→ **Parts of the exercise**:
[1] From the passage on startup accelerators, pull out the words from "The potential payoff" up to and including "Pepsi and Kroger.".
[2] Extend the passage on startup accelerators past its last sentence.

Whether or not that seems like a good deal for the startups involved always inevitably comes back to the ‘x percent of something is better than 100 percent of nothing’ train of thought – it’s a numbers game, and there are just too many startups and good ideas for them all to survive.
That said, not all accelerators take a slice. The Bakery London doesn’t.
The potential payoff
The point of some of these accelerators is to get a startup to a point of sustainability and growth, which can come from the host brand (if in an accelerator like Orange Fab) or from one of a number of different brands, if it’s a program like Brandery or The Bakery London.
The Bakery wouldn’t disclose details of previous startups that had struck up deals after using its trial market acceleration program, but it did say that it regularly works with the likes of BMW, Unilever, Panasonic, Heinz, HSBC and other household names in the UK.
Similarly, Brandery said that its startups have raised an aggregate of more than $50 million and that 85 percent receive follow-on funding. It works with brands like P&G, Nike, Pepsi and Kroger.

(Data entries)
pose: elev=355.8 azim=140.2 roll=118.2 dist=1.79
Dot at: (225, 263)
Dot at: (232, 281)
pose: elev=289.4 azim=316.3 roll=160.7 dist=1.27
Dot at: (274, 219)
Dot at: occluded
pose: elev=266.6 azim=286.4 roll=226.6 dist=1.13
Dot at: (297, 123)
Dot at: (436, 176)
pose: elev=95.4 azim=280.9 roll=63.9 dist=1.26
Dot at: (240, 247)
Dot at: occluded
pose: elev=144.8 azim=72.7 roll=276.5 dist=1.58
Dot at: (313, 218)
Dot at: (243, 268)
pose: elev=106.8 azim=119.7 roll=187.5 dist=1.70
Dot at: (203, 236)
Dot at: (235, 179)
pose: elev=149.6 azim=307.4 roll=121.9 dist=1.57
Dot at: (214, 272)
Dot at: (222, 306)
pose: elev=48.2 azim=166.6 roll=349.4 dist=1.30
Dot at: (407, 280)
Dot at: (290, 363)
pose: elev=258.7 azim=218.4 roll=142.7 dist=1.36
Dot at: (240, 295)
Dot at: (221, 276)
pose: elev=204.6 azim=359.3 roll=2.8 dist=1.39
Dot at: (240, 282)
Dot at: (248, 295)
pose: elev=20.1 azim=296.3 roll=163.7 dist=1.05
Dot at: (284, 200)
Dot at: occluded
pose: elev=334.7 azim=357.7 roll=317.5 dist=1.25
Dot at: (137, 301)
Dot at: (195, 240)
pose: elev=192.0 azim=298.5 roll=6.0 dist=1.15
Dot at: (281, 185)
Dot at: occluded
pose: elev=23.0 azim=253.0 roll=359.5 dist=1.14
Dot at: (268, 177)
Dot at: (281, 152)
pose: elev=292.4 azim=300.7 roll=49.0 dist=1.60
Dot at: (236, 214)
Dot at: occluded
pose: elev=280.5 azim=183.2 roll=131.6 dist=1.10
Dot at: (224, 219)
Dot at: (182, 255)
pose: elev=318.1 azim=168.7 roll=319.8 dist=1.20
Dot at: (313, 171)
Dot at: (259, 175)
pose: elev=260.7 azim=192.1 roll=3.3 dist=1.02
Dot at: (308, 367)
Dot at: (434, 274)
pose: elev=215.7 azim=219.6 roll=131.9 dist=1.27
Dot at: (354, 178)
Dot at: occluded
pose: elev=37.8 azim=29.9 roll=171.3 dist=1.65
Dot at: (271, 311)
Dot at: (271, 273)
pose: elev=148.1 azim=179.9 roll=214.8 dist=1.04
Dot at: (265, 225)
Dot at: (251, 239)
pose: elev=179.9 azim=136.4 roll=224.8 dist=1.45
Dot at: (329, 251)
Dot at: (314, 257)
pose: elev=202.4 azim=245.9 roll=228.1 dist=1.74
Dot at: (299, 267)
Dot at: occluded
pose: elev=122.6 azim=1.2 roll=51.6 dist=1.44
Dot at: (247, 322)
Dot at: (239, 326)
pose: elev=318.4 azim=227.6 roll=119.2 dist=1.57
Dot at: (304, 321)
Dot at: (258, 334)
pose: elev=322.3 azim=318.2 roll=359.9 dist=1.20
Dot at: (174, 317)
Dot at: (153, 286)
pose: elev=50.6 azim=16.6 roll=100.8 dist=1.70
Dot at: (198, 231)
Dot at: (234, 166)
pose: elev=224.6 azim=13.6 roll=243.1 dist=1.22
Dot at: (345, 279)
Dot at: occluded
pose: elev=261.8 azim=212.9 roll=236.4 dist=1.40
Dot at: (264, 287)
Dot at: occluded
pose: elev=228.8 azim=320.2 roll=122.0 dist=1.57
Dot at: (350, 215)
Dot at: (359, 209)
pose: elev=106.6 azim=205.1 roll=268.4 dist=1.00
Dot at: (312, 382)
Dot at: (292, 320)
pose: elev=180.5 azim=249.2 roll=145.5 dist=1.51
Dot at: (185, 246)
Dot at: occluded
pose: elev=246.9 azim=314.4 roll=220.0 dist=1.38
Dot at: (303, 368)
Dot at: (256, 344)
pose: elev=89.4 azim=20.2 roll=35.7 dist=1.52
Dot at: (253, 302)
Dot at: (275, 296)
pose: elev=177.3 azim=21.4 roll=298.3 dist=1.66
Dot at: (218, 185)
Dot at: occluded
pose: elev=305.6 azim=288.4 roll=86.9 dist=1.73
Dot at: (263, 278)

→ **Answers by item**:
[1]
The potential payoff
The point of some of these accelerators is to get a startup to a point of sustainability and growth, which can come from the host brand (if in an accelerator like Orange Fab) or from one of a number of different brands, if it’s a program like Brandery or The Bakery London.
The Bakery wouldn’t disclose details of previous startups that had struck up deals after using its trial market acceleration program, but it did say that it regularly works with the likes of BMW, Unilever, Panasonic, Heinz, HSBC and other household names in the UK.
Similarly, Brandery said that its startups have raised an aggregate of more than $50 million and that 85 percent receive follow-on funding. It works with brands like P&G, Nike, Pepsi and Kroger.

[2]
From Collider’s graduating companies, there’s Beem, an internal communication platform for businesses with an emphasis on mobile, who are now working with Diageo, B+Q and Unilever having raised £300,000 from GGM. Then there’s CampaignAmp, a project management and analytics platform for marketers, which attracted an additional £200,000 in follow-on funding from Collider and is now working with Universal Music and EMI.
There’s also Seenit, which helps brands and organizations to create video with their audiences. Collider’s Rose Lewis says that Unilever, Betfred, BBC and Bayer are all using the platform and the company is about to raise a new round of financing. Collider’s Demo Day video above was actually made using Seenit.
However, Orange Fab’s Douplitzky said that it “principally offers non-financial support” and that “the point of accelerators is not to act as a funding vehicle. Most of the start-ups have already secured funding and are not necessarily looking for their next investment round”.
Companies like Trackr, MedWhat, Emberlight and Phone Halo are a part of the program currently.
No exit
If tailoring your product to a specific brand’s needs is your plan for an early exit, you’ll probably be out of luck – this isn’t the focus for any of the programs listed here.
“If the conversation happens then cool, and we help advise them, but we don’t take equity,” Dunsdon said.
Orange’s Douplitzky said that Orange Fab doesn’t snap up all its graduating startups either. Instead, he views the program as a ‘door-opener’ to wider industry.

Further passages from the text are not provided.